» Supplied passage
--------------------------------

Question

Two capacitors, 3 $\mu F$ and 4 $\mu F$, are individually charged across a 6 V battery. After being disconnected from the battery, they are connected together with the negative plate of one attached to the positive plate of the other. What is the final total energy stored?

• A. $1.26\times {10}^{-4}$ J
• B. $2.57\times {10}^{-4}$ J
• C. $1.26\times {10}^{-6}$ J
• D. $2.57\times {10}^{-6}$ J

Answer 1

Answer: (D)

$2.57\times {10}^{-6}$ J

As $Q=CV$

$\therefore$ Initially charge on each capacitor is

$Q_1=C_1{V}_1=\left(3\mu F\right)\left(6V\right)=18\mu C$ and $Q_2=C_2{V}_2=\left(4\mu F\right)\left(6V\right)=24\mu C$

When two capacitors are joined to each other such that negative plate of one is attached with the positive plate of the other. The charges $Q_1$ and $Q_2$ are redistributed till they attain the common potential which is given by

Common potential $V=\frac{Totalcharge}{Totalcapacitiance}$

$=\frac{24\mu C-18\mu C}{3\mu F+4\mu F}=\frac{6}{7}V$

Final energy stored

$U_f=\frac{1}{2}(C_1+C_2)V^2=\frac{1}{2}[3\times {10}^{-6}+4\times {10}^{-6}]\times {\left(\frac{6}{7}\right)}^2=\frac{1}{2}\times 7\times {10}^{-6}\times \frac{36}{49}=2.57\times {10}^{-6}J$

--------------------------------

» Supplied material
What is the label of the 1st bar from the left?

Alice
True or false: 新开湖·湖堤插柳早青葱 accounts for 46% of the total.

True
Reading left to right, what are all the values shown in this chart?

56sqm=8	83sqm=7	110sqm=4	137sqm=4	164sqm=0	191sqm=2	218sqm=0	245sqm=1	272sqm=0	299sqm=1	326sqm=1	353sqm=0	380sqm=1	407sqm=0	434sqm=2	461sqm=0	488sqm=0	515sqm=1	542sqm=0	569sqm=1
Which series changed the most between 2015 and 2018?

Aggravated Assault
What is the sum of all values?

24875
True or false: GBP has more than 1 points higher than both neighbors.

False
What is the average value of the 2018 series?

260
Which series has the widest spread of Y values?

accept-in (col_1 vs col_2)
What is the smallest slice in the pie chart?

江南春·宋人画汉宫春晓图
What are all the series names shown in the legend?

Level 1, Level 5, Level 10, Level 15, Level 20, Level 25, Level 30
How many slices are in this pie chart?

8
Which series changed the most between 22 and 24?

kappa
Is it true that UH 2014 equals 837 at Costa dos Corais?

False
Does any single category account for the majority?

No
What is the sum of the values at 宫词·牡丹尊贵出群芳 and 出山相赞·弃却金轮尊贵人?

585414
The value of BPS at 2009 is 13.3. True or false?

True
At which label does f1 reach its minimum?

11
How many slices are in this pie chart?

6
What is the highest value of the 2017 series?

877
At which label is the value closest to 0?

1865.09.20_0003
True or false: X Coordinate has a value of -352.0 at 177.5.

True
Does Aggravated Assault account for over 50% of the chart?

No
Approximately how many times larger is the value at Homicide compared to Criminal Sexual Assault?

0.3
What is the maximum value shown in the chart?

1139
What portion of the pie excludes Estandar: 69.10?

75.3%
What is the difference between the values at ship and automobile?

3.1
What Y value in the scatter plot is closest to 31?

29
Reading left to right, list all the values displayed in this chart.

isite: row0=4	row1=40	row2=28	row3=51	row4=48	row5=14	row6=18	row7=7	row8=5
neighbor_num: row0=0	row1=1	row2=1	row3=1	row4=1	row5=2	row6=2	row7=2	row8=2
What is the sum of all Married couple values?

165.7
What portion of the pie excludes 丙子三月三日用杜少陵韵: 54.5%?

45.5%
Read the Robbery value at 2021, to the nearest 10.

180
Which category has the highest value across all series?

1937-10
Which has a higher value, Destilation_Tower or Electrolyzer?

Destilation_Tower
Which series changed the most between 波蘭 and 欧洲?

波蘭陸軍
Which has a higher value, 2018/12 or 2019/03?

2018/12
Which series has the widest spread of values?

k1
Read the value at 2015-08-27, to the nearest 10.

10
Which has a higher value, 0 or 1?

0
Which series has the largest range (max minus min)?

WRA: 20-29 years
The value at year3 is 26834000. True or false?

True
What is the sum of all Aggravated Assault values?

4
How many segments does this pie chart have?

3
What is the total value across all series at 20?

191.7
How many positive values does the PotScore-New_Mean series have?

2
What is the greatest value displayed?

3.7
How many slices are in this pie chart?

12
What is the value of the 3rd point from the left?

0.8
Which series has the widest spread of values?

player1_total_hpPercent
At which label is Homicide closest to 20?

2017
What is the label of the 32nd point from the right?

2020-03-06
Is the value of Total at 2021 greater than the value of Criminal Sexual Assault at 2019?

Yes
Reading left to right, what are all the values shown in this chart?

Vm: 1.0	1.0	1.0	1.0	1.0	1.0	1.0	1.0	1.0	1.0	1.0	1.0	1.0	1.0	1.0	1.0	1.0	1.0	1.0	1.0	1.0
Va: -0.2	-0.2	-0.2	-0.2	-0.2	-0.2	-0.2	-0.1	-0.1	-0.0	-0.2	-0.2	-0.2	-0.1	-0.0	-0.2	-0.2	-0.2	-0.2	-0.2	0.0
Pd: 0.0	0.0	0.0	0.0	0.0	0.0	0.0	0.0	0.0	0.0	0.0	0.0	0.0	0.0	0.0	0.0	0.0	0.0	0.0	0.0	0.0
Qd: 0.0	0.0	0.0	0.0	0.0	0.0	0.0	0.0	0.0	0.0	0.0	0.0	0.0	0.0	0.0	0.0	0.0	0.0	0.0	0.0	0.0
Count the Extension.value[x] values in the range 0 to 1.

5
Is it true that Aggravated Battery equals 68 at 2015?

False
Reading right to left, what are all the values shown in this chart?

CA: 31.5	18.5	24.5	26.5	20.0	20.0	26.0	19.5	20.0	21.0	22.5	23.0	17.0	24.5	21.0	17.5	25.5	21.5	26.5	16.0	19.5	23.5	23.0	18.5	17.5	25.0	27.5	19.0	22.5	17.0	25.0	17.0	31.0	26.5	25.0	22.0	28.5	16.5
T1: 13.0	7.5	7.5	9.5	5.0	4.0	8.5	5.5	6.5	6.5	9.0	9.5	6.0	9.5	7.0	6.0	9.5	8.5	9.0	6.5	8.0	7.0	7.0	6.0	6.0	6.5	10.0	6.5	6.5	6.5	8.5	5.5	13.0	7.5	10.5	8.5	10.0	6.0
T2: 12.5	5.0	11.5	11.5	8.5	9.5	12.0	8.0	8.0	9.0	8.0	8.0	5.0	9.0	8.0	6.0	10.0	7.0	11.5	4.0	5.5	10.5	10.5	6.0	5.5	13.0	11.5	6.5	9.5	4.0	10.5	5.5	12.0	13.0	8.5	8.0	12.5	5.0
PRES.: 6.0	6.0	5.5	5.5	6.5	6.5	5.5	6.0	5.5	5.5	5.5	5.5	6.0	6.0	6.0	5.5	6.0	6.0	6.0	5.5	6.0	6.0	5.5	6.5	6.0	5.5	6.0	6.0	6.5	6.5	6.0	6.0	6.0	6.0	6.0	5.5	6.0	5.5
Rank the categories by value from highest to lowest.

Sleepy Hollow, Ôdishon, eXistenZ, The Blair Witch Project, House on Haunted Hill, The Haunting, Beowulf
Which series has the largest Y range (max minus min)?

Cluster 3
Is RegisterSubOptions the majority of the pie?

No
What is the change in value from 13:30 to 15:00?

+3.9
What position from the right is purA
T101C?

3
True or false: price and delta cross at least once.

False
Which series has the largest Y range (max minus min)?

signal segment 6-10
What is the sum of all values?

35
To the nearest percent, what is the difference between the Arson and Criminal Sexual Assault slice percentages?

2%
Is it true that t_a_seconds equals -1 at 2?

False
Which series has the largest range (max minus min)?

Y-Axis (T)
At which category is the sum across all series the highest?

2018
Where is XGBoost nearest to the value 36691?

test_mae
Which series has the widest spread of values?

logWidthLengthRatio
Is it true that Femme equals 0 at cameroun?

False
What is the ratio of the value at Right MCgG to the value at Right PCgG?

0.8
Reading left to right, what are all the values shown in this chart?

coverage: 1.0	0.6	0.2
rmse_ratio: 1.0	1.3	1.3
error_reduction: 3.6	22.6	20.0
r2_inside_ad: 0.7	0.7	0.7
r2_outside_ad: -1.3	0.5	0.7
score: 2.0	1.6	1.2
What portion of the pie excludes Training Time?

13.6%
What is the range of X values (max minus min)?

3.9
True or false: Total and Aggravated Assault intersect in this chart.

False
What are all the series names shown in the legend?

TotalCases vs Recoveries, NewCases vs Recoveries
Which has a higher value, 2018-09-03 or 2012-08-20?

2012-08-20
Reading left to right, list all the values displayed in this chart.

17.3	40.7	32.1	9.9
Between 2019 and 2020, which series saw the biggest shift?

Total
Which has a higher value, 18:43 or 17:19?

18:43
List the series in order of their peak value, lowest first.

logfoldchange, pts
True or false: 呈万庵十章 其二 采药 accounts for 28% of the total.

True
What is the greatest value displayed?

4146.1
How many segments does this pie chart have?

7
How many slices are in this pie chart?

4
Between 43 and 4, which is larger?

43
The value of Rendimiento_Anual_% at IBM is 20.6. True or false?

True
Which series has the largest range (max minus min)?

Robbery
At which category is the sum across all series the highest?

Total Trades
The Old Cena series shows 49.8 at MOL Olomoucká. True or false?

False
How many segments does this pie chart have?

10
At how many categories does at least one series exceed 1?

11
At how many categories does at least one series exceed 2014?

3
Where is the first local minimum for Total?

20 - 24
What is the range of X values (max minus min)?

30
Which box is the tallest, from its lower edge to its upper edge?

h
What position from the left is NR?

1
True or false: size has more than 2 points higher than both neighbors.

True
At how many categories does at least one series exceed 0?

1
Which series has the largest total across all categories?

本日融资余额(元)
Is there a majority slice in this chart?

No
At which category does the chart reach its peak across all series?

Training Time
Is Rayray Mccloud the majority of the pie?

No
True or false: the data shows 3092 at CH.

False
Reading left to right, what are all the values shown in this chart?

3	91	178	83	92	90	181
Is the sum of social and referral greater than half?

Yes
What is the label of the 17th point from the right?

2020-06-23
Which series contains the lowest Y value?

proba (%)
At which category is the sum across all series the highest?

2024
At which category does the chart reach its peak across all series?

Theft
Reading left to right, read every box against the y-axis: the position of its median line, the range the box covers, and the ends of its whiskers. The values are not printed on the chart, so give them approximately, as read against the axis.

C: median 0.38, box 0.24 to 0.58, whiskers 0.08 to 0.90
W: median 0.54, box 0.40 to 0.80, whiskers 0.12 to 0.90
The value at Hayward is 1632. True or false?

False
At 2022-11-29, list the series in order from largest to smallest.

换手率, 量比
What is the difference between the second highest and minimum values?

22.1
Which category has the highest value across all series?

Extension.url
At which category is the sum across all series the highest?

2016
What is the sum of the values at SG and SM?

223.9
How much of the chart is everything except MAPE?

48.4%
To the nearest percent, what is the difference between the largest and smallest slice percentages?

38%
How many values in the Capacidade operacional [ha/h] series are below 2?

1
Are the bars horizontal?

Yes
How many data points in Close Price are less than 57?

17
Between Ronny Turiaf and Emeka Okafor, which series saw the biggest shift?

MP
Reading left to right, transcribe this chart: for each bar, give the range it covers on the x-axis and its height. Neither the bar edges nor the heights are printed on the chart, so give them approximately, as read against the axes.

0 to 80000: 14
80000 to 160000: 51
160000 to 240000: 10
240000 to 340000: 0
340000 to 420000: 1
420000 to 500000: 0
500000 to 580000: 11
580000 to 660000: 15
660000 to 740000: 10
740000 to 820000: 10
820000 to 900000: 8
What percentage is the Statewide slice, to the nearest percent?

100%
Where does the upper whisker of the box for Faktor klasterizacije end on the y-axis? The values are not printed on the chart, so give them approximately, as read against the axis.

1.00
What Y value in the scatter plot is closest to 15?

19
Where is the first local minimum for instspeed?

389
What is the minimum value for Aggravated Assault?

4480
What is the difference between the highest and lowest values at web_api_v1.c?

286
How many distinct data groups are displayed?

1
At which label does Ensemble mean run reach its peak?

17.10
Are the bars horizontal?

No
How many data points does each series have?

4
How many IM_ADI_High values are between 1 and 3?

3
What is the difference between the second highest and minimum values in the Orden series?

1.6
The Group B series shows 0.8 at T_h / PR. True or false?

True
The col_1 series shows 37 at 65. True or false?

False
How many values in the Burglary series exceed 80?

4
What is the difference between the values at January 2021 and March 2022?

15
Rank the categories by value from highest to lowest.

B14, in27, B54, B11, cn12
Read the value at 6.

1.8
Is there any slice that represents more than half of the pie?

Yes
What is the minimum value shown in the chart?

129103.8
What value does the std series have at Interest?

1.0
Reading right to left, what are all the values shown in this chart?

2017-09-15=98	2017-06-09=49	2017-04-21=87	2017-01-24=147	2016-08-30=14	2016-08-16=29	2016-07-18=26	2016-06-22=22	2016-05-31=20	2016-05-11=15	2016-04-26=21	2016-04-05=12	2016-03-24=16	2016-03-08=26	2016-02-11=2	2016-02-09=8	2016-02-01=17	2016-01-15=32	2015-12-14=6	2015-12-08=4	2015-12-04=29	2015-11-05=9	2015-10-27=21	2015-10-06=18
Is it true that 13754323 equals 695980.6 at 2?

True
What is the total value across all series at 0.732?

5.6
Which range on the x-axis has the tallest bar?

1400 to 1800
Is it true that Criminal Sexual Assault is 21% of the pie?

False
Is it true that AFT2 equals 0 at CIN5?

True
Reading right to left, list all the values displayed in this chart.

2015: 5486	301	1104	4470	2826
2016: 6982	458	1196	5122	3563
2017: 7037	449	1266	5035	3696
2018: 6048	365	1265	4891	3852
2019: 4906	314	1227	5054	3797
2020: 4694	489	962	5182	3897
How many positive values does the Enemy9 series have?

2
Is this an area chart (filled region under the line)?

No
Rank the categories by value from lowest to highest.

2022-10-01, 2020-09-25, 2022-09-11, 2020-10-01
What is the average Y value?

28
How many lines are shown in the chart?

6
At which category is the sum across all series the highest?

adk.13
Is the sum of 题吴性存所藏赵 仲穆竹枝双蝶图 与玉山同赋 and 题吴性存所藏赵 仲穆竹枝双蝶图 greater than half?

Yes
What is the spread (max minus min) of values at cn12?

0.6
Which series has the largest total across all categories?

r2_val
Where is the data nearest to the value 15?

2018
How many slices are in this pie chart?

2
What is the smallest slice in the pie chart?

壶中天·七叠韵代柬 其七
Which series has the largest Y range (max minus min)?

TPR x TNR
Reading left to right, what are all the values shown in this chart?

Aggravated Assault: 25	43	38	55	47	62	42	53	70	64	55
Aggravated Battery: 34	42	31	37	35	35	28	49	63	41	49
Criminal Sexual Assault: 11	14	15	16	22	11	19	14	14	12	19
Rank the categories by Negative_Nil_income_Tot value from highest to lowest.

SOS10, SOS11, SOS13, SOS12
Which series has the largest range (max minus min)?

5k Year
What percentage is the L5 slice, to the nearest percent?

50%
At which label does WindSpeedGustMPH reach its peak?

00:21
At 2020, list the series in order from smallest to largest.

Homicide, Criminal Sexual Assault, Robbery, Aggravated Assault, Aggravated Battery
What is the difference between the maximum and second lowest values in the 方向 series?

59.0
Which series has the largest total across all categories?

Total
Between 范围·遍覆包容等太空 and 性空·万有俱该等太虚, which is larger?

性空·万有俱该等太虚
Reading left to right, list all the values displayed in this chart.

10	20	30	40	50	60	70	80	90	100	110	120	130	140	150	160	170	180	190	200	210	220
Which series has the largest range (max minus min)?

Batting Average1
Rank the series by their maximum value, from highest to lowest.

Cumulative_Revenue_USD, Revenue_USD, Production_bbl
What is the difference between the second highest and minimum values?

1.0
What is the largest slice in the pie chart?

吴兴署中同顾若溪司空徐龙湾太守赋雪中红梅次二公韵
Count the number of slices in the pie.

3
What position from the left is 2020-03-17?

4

--------------------------------

» Your tasks
a - Answer these questions about the capacitor problem, one per line:
(i) What voltage is the battery used to charge each capacitor?
(ii) What initial charge does the 4 μF capacitor hold?
(iii) What common potential do the capacitors reach after being joined?
b - Reproduce the rows from the first one through the line containing "Which series has the widest spread of Y", with both of these ends included.

» Responses
a -
(i) 6 V
(ii) 24 μC
(iii) 6/7 V

b -
What is the label of the 1st bar from the left?

Alice
True or false: 新开湖·湖堤插柳早青葱 accounts for 46% of the total.

True
Reading left to right, what are all the values shown in this chart?

56sqm=8	83sqm=7	110sqm=4	137sqm=4	164sqm=0	191sqm=2	218sqm=0	245sqm=1	272sqm=0	299sqm=1	326sqm=1	353sqm=0	380sqm=1	407sqm=0	434sqm=2	461sqm=0	488sqm=0	515sqm=1	542sqm=0	569sqm=1
Which series changed the most between 2015 and 2018?

Aggravated Assault
What is the sum of all values?

24875
True or false: GBP has more than 1 points higher than both neighbors.

False
What is the average value of the 2018 series?

260
Which series has the widest spread of Y values?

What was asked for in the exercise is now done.